The Tripartite FTA consists of 26 countries which make up the Common Market for Eastern and Southern Africa, the East African Community and the Southern African Development Community.

Delivering his address as the chairman of the Tripartite Integration arrangement, President Mugabe said the arrangement was unique as it makes a huge contribution towards achieving the Continental Integration agenda.

“This (the Tripartite FTA) is almost half the membership of the African Union, with a combined population of 625 million people and a gross domestic product of $1.3 trillion. If the 26 countries were one country with such a GDP, the tripartite would rank number 13 in the world.”

The idea to create a Tripartite FTA was mooted in October 2008 in Uganda as a first step towards the realisation of a Single Customs Union and ultimately the merger of the three regional economic communities.

On June 2011, Heads of State signed a declaration launching negotiations of the FTA and also agreed to prioritise industrial development in order to address the productive supply capacity constraints that most of the member countries face.

President Mugabe said the implementation of the Tripartite FTA underpinned by infrastructure and industrialisation, provides the basis for the structural transformation of the member states economies, from low productivity economies that export primary commodities without value addition, to high productivity economies that participate in the global economy through the production and export of high value processed products that are technology and skills intensive.

President Mugabe has been a champion of advocating beneficiation and value addition. On several occasions, President Mugabe has said African countries should seriously consider value addition and beneficiation, instead of raw exports, to optimise returns from natural resources.

The President said it was important for African countries to look, within themselves, ways of extracting maximum value from the exploitation of their finite natural resources.

He said that it was only through value addition and beneficiation that the continent could create sustainable jobs and bring to an end the endemic poverty on the rich continent.

The President said Africa would remain trapped in the jaws of underdevelopment if it continued to export raw materials, which was also exportation of jobs to overseas countries.

Value addition and beneficiation is one of the four clusters enshrined in Zimbabwe’s medium term economic blueprint, the Zimbabwe Agenda for Sustainable Socio-economic Transformation (Zim-Asset), which covers the five- year period from 2014 to 2018.

“Our shared experiences have demonstrated that competitive production of goods and services for an FTA that delivers jobs, economic growth and prosperity can’t be achieved without enabling infrastructure, energy and industrialisation. We need to pursue robust industrialisation policies and create jobs for our people and curb the migration that has seen our men, women and children die in their thousands in the Mediterranean Sea as they search for jobs.”

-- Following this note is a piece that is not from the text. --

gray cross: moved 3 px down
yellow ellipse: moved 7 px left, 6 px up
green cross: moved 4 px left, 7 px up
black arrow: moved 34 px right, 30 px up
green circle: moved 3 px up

He said the historic decision taken to launch the Tripartite FTA reaffirms the whole vision and ideals of the champions of Pan Africanism namely Kwame Nkrumah, Gamal Abdel Nasser, Sekou Toure and Mwalimu Julius Nyerere who were convinced that the political and socio- economic liberation of Africa could only be realised through the creation of a United States of Africa.

At the meeting member states signed the Sharm El Sheikh Declaration which launched the COMESA-EAC-Sadc Tripartite Free Trade Area and an agreement establishing the TFTA.

Meanwhile, President Mugabe arrived back home last night from Sharm El Sheik, Egypt.

He was welcomed at the airport by Vice Presidents Phelekezela Mphoko and Emmerson Mnangagwa, Defence Minister Sydney Sekeramayi, Minister of State for Harare Provincial Affairs Miriam Chikukwa and other senior government officials.